Thursday, 19 August 2010

Who needs gold when you've got silver?


Brands love a good celebrity spokesperson. Someone with a squeaky-clean reputation who'll happily smile and hold up their 'product of choice' every time they come within ten feet of a camera lens.

Before he became an occasionally tolerable actor, Mark Wahlberg's claim to fame was as a spokesmodel for Calvin Klein underwear - even though he seldom did any actual speaking. And Michael Jordan seemed to spend more time holding shoes in ads than he did wearing them on the court.

For brands with a certain sex appeal, it must be easy to recruit willing celebrities to gnash their teeth and extol your products' inarguable virtues. It's not quite so easy when the shit you're shifting is about as cool as a Scotch bonnet pepper.

So spare a thought for haircare brand Rise-N-Shine, the makers of Go Away Gray. They're desperate to snag their own grinning meat-puppet, but there's a catch.

Since, as its self-evident name suggests, their product eradicates those unwanted grey (UK blog, UK spelling) hairs, it's going to be tough for them to find a handsomely appealing and famous face. Especially one that's willing to admit that they've been pulling the lustrous brunette wool over our eyes all this time.

But that's OK, because they've got someone very special in mind. Anderson Cooper is one of CNN's most respected (and lusted after) news anchors, as famous for his shiny mane of prematurely silver hair as he is for his authoritative journalistic approach.

In a world of screeching blowhards and crusty relics, Anderson's metrosexual appeal and love of figure-hugging sportswear makes him the news man that women want to sleep with, and men, well, they also want to sleep with him. He's famously ambiguous about his private life, but is regularly snapped by the paps with a muscular young friend.

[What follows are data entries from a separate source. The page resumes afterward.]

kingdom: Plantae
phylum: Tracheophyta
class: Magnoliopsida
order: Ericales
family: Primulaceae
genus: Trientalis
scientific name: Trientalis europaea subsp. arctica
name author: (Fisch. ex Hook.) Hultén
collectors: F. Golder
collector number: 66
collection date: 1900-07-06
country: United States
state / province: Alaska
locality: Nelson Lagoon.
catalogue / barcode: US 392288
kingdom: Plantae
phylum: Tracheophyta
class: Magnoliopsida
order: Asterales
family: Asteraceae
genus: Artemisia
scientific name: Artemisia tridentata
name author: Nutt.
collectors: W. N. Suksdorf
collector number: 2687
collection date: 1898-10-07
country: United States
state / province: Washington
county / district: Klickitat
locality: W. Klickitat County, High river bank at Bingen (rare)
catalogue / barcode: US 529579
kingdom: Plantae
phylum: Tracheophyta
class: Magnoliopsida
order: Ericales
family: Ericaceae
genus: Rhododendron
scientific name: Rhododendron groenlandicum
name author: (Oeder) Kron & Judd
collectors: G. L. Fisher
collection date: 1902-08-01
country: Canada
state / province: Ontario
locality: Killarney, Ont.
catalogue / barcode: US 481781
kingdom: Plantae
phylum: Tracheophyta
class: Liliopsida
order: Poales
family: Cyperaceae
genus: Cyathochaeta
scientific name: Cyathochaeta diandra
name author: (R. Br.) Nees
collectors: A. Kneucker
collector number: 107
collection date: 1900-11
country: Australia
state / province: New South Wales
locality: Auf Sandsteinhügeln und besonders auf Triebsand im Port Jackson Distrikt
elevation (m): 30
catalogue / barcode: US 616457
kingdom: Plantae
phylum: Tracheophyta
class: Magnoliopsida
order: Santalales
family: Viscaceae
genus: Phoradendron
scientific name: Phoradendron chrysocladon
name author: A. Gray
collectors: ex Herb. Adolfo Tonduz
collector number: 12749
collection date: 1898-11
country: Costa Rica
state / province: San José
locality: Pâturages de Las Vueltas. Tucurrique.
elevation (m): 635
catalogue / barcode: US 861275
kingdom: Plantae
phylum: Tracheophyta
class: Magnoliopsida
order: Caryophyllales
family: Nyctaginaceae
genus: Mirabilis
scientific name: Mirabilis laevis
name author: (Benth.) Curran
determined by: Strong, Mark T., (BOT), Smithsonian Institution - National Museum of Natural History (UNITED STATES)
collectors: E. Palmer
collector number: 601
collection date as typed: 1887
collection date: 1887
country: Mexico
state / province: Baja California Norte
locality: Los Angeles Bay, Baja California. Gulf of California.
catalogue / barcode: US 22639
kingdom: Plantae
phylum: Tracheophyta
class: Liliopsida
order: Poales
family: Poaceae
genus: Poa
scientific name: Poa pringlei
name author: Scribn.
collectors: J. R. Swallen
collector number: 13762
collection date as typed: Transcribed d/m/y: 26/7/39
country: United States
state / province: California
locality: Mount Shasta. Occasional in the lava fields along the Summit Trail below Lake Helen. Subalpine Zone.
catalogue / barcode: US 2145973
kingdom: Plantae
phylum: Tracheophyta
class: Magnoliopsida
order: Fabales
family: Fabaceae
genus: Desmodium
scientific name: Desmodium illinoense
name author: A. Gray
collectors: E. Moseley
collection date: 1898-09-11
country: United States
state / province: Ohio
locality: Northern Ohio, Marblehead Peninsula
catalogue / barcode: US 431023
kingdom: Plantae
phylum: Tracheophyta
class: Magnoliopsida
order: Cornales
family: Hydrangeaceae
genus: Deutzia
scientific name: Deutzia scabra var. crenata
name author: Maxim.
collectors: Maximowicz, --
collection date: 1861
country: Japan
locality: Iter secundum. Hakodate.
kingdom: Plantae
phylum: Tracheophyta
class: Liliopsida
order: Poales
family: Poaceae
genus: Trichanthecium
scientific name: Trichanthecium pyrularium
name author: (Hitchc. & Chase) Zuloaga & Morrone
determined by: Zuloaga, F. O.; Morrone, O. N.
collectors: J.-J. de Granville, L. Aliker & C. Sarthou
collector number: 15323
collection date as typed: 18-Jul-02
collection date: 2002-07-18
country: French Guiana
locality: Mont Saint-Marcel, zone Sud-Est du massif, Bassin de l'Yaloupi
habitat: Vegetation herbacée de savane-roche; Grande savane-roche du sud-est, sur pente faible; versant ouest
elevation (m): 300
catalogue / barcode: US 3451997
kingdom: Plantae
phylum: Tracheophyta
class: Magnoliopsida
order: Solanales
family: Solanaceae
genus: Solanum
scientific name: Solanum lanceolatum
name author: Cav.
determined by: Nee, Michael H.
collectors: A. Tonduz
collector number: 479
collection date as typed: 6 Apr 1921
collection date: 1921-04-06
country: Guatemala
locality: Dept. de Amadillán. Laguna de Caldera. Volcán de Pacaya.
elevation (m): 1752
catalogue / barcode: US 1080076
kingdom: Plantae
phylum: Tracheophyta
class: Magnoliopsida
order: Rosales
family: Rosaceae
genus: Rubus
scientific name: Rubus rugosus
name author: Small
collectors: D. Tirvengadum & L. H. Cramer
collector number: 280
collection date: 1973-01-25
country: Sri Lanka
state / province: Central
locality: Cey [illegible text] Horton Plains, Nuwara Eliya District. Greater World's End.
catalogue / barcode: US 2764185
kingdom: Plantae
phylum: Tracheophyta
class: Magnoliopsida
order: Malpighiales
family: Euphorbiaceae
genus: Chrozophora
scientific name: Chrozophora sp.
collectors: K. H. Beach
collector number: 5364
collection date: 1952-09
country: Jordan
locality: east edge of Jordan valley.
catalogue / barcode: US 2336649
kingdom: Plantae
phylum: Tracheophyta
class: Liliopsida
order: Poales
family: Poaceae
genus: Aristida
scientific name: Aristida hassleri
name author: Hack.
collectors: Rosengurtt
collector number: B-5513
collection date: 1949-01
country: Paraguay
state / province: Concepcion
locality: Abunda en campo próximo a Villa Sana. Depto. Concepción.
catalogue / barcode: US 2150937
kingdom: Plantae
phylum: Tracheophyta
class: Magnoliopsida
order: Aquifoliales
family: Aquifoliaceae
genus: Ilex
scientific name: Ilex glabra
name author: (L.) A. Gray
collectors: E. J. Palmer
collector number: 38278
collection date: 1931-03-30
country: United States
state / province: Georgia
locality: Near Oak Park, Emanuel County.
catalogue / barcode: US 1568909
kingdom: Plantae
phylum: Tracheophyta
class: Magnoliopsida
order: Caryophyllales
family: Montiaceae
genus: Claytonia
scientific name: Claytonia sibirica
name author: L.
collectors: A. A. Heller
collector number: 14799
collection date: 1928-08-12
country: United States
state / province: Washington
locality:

The people at Go Away Gray are hoping that Anderson will be tempted by their offer of $1 million (cue anachronistic Doctor Evil pinkie-finger gesture) to try their fantastic course of Catalese-containing pills. Company mouthpiece Cathy Beggan told the press "Anderson Cooper is a really visible and well-respected figure and [we] thought he would be a great spokesperson for the product and the company. And it doesn’t hurt that he’s a handsome gentleman."

Unfortunately, this is one handsome gentleman unlikely to be swayed by this kind of courtship. For a start, Anderson is the son of heiress Gloria Vanderbilt, and so it's unlikely that he finds himself doing a stock-take of the fridge towards the end of each month.

More importantly, his status as the king of Silver Foxes means that asking him to advocate any kind of hair colourant would be like asking Amy Winehouse to advertise Um Bongo.

On the other hand, as any good PR knows, the key to breaking a story is getting people talking about your product. Anderson Cooper may be more likely to start expressing breast milk live on air than advertise an anti-grey hair brand, but at least they've scored their media coverage.

Let's be honest - that million dollar reward was probably never on the cards. Although just imagine how many people would have gone grey overnight if he'd said yes.